Overslaan en naar de inhoud gaan

IJsvogel Alcedo atthis

Foto: Menno van Duijn

Indeling

Alcedo [genus]
(1 soorten in totaal / 1 gevestigd)
atthis [soort] (1/1)

Herkenning
17 cm. Een kleine, compacte en kleurige vogel met relatief grote kop en snavel. Kop, nek, staart en bovendelen glanzend kobaltblauw (kop met fijne donkerblauwe dwarsstreping), zwart rond oog, oorstreek roodbruin, nekzijden en keel wit, onderdelen oranje-roodbruin, poten rood. Mannetje heeft geheel donkere snavel, vrouwtje met oranje-rode basis aan ondersnavel. Juveniel minder helder gekleurd dan adult: bovendelen en kop met duidelijk olijfkleurige waas, borst met blauwgrijze waas. Vlucht zeer snel met snorrende vleugelslagen, laag en rechtlijnig over het wateroppervlak, soms met plotselinge wendingen. Zit rustig op een overhangende tak naar prooi te spieden; duikt plotseling neer als prooi binnen bereik is.

Verspreiding en voorkomen
Broedt van gematigde delen van West-Europa en Noord-Afrika tot in Indonesië. Noordelijke populaties zijn trekvogel. In Nederland vrij algemene broedvogel, maar schaars na strenge winter.

Biotopen
Langs water met voldoende dekking in zitplaatsen.
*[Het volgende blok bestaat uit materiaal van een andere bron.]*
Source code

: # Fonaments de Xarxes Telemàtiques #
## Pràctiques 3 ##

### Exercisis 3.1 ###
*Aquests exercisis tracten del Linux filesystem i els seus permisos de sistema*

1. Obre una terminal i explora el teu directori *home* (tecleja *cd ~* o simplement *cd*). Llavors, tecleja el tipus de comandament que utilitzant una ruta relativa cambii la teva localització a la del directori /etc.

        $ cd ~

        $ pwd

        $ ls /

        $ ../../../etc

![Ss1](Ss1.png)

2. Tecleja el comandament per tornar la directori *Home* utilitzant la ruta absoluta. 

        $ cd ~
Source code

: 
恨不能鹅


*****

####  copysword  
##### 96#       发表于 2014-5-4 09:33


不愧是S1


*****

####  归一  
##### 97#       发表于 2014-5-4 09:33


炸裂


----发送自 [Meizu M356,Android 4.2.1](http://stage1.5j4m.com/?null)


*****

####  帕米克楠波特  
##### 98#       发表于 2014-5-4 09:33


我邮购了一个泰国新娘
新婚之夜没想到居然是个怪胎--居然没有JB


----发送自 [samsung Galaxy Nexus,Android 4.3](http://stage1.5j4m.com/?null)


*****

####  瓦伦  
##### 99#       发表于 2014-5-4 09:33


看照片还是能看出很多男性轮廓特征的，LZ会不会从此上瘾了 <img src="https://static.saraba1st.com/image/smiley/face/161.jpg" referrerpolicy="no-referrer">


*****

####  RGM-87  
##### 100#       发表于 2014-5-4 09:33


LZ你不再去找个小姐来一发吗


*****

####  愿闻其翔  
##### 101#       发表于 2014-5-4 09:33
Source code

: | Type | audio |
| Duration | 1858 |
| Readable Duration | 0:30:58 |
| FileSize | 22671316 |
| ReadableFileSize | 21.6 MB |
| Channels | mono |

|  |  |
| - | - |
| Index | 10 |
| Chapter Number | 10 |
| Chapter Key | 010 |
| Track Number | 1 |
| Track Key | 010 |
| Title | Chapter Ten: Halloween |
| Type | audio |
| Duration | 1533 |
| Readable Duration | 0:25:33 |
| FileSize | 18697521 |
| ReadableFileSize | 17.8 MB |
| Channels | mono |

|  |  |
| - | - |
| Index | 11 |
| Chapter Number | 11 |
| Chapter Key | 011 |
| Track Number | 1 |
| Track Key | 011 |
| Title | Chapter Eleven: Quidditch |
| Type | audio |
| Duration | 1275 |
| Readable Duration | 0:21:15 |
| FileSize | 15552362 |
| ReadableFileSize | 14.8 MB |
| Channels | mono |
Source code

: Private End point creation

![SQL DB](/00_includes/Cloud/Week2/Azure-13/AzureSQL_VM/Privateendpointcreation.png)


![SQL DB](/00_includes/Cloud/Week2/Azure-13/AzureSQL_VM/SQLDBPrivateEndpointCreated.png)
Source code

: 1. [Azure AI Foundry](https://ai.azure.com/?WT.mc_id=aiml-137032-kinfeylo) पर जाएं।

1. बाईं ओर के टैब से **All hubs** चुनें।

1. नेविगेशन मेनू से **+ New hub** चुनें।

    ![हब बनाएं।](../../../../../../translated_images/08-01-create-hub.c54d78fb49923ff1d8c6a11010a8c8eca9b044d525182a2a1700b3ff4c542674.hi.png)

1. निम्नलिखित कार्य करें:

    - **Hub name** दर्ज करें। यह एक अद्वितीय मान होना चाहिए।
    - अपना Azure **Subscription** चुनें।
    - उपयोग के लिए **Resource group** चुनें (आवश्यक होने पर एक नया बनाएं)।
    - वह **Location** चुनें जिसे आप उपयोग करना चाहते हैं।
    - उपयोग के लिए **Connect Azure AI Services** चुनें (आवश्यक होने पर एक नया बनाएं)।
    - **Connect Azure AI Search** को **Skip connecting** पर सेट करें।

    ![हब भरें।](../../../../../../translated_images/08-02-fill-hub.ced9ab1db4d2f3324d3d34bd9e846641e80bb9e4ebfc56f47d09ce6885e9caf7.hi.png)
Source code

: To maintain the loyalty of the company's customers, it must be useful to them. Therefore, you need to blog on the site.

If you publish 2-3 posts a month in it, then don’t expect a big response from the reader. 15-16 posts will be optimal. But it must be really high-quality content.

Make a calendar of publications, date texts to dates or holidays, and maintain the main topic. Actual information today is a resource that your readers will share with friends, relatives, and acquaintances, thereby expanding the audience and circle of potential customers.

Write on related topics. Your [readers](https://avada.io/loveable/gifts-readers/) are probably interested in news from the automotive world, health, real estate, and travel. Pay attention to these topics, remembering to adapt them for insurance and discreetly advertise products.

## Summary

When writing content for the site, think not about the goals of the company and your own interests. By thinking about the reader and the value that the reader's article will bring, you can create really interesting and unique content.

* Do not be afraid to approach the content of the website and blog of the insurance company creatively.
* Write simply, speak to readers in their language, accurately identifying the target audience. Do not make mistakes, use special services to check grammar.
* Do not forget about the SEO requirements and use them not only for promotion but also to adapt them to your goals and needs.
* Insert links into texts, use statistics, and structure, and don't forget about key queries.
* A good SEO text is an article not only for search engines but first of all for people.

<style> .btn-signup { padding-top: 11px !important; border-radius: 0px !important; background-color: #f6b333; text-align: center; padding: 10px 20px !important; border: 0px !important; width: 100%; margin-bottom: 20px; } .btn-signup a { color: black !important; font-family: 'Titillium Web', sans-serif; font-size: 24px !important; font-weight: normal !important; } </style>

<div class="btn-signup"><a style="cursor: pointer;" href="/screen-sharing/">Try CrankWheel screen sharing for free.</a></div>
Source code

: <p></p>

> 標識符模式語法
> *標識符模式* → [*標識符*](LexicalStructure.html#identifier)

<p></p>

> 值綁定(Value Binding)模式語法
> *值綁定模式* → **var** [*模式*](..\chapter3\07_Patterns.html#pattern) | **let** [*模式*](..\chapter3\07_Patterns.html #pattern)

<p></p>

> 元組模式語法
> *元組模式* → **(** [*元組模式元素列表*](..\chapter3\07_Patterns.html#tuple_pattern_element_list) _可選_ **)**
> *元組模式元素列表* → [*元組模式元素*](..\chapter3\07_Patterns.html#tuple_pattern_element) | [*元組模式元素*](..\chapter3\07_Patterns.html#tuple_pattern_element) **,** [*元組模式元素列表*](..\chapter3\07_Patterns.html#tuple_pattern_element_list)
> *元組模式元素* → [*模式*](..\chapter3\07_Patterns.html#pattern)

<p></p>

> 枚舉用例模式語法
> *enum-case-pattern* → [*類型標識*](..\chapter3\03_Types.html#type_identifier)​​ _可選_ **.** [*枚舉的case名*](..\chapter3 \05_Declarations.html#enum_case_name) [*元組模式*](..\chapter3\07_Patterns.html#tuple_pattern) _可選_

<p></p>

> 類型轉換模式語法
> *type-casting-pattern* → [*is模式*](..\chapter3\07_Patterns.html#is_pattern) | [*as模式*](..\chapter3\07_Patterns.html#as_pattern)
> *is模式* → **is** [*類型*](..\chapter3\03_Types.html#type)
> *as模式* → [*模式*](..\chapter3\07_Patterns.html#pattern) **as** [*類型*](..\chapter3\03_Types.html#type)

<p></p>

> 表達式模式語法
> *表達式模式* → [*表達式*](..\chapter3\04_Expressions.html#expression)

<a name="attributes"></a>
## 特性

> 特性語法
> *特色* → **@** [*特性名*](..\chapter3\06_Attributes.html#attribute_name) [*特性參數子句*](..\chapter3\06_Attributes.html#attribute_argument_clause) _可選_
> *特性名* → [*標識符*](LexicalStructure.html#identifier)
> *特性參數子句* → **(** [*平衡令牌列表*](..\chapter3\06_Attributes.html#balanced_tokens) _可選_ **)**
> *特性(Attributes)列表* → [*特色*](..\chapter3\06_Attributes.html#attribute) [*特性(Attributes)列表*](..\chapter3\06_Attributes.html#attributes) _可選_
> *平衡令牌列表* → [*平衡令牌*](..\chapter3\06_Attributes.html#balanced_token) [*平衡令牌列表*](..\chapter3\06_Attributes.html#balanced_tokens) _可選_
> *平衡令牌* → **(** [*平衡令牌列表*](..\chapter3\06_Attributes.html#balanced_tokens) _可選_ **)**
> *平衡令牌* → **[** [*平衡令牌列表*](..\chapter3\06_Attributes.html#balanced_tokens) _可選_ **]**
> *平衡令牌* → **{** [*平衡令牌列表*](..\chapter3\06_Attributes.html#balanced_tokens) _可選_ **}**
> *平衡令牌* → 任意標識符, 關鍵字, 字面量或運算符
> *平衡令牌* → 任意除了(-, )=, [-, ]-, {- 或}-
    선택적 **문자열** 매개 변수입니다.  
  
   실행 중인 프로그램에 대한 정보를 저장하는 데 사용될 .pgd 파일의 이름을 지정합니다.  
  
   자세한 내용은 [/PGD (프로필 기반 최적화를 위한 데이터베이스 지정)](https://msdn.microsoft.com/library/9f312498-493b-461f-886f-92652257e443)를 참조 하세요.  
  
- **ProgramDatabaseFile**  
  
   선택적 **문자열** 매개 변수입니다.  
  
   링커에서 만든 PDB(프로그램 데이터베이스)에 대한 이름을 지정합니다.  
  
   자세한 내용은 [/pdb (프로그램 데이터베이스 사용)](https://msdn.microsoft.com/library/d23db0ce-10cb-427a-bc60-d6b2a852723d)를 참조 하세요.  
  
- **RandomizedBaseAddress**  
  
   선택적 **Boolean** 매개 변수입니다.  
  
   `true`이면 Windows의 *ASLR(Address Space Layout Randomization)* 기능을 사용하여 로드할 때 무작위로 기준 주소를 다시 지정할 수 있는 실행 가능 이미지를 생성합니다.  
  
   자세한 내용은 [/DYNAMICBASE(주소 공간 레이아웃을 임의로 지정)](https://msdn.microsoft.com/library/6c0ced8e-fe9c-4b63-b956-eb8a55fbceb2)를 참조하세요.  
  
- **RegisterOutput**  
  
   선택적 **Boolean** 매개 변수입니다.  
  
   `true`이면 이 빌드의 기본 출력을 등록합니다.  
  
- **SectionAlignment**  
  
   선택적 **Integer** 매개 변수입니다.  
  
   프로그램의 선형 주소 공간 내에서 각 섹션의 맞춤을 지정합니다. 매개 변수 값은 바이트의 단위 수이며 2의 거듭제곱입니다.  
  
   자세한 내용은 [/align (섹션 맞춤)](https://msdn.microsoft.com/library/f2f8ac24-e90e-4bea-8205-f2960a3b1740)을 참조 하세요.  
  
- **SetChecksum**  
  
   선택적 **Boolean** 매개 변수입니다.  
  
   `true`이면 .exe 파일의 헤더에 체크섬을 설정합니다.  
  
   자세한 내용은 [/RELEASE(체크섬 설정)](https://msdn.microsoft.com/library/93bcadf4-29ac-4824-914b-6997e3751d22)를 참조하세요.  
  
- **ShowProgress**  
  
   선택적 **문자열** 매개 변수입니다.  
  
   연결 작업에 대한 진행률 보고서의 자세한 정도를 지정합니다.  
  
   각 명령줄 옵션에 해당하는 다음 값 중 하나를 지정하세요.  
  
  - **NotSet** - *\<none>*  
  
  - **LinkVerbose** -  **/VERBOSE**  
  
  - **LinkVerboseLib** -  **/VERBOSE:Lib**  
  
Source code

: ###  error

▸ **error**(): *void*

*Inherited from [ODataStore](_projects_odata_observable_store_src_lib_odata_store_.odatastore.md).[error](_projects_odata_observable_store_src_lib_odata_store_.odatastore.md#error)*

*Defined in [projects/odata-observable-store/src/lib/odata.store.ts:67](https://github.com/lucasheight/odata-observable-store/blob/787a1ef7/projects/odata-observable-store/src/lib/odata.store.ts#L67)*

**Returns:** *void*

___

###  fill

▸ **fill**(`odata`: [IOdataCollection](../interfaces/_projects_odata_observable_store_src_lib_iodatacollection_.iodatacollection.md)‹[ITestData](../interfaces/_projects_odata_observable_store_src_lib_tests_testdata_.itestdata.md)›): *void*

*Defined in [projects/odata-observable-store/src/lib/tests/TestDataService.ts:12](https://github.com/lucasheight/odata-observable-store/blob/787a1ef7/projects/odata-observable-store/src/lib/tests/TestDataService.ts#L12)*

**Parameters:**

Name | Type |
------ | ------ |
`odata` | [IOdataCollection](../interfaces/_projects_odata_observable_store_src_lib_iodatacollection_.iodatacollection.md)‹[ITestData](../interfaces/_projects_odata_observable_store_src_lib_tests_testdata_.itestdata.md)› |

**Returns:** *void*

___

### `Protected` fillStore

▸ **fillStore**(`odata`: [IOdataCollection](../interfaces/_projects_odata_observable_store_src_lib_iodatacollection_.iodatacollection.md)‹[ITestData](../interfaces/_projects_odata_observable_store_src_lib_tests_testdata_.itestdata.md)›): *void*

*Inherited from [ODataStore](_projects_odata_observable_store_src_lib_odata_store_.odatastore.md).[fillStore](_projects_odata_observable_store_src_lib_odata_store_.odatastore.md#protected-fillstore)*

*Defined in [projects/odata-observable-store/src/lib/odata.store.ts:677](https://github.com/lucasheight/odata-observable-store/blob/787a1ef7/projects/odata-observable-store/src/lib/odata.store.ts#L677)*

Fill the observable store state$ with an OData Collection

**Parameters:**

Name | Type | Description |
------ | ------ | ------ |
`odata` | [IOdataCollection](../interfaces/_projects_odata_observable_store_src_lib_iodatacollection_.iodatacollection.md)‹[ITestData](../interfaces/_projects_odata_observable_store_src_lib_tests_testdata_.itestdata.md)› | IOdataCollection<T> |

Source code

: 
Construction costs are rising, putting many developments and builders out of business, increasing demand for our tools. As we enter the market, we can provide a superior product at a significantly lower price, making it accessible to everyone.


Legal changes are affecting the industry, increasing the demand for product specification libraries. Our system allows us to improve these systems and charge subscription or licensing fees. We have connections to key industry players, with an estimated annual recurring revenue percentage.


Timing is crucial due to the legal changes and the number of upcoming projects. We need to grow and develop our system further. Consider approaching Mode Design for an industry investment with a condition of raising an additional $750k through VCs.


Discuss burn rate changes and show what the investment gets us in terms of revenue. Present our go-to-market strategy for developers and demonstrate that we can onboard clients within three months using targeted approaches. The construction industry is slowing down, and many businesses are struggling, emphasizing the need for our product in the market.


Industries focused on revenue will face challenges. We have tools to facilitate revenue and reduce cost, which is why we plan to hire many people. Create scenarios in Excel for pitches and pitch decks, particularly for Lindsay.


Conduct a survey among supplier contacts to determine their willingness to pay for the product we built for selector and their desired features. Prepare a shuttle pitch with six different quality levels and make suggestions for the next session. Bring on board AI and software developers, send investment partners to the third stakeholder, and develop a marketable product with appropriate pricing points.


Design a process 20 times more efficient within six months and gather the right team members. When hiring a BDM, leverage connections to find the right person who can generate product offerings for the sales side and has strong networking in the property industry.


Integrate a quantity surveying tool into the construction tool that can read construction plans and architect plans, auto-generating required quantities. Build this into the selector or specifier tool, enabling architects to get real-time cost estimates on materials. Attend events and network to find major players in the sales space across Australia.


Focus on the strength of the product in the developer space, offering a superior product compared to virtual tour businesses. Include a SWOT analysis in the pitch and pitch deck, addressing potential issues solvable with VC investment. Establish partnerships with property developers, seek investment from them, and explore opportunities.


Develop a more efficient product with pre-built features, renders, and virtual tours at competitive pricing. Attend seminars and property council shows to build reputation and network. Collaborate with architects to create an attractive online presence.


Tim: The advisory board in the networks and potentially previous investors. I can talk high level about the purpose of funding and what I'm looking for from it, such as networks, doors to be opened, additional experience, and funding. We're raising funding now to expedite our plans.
Graaft zelf een hol in een zachte steile oever.

Voedsel
Vooral zoetwatervis, maar - vooral buiten broedtijd - ook waterinsecten, zeevis en garnalen. Zelden ook terrestrische ongewervelden.

Eieren
Eieren zijn wit en bijna rond. Meerdere legsels van 6 a 7 eieren. Formaat 25 x 22 mm.

Geluiden
Verschillende kwetterende geluiden, met name een schel en duidelijk (hoewel niet luid) 'tjie' of 'tjie-kie'. Zang is een welluidende mix van kwelende en fluitende geluiden.